The note holder gets twice as many shares for the same dollar amount. This is not a bad outcome. Early investors deserve better economics for taking early risk. But it is the calculation founders should do before agreeing to a cap, not after.
Common Convertible Note Mistakes
Setting the cap without modelling the dilution. The cap feels
like a number you negotiate. It is actually a dilution commitment. Know what it means before agreeing to it.
Ignoring the maturity date. Most convertible notes have a
maturity date of 12-24 months. If the qualifying financing round has not happened by then, the note is technically due for repayment. Most note holders will extend or convert anyway, but the maturity creates leverage that can be used against founders who are running out of time.
Forgetting about interest. On a $1M note at 6% interest over 18
months, the accrued interest at conversion is $90k. That is additional dilution that founders often do not model.
Not defining "qualifying financing." The conversion trigger
needs a clear definition of what counts as a qualifying round. Ambiguity here creates renegotiation risk later.
Treating all notes as equivalent. A note with a $3M cap and no
discount is very different from a note with a $6M cap and a 25% discount. Model both before comparing investor proposals.
SAFEs vs. Convertible Notes: What Is the Difference?
A SAFE (Simple Agreement for Future Equity) is a non-debt instrument that converts similarly to a convertible note but without interest or a maturity date. YCombinator popularised the SAFE as a founder-friendly alternative.
In markets where SAFEs are well understood (US, increasingly UK), they are generally preferable from a founder perspective. In markets where they are less common, note holders may prefer the debt structure as more familiar.
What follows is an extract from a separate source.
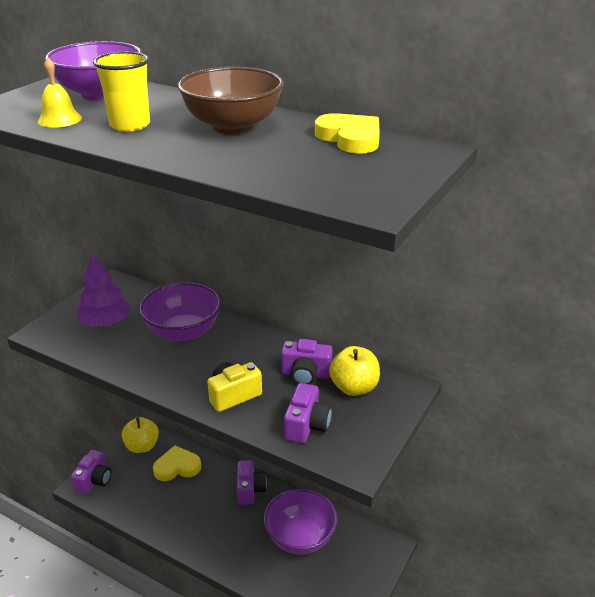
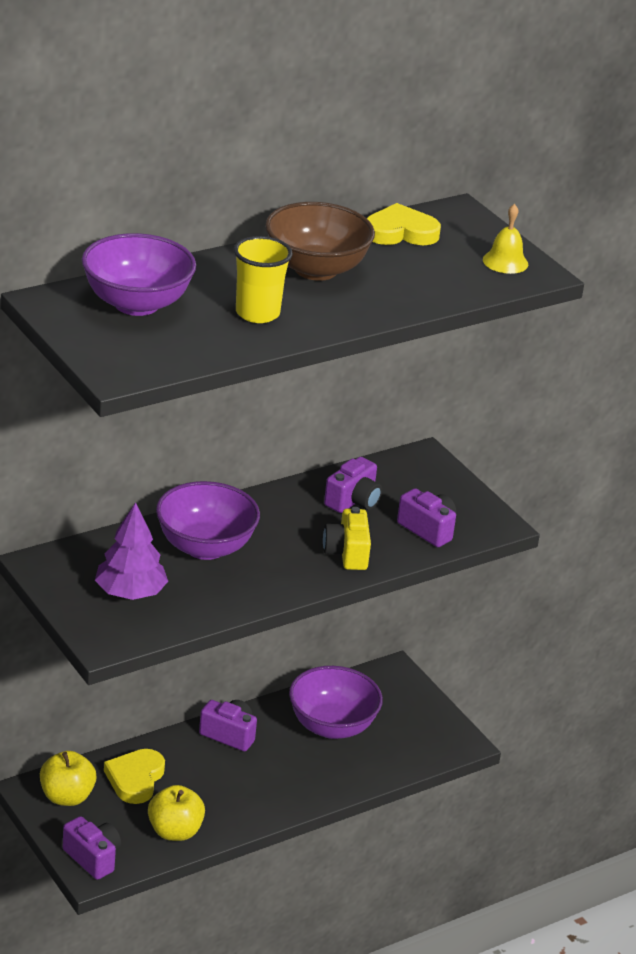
camera: 65 degrees left, 0 degrees up
yellow bell [38,57,82,128] -> yellow bell moved to [483,204,528,274]
yellow apple [329,346,380,396] -> yellow apple moved to [148,785,205,841]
Frequently Asked Questions
Can a convertible note convert at IPO?
Typically yes, though the conversion mechanics vary. Most notes convert automatically at a qualifying financing round, with IPO often defined as a separate conversion event. Read the note terms for the specific trigger definition.
What happens if the company raises a down round?
If the Series A prices lower than the note's cap, the cap does not apply and the note converts at the round price (or the discounted price if the discount is more favourable). This is rare but models the scenario where early optimism was not validated.
Should I use a single note or multiple notes for a pre-seed round?
Most pre-seed rounds use multiple notes from multiple investors, all converting on the same terms. A note purchase agreement with a defined aggregate cap ensures consistency. Individual notes with different terms create a complex conversion calculation at Series A.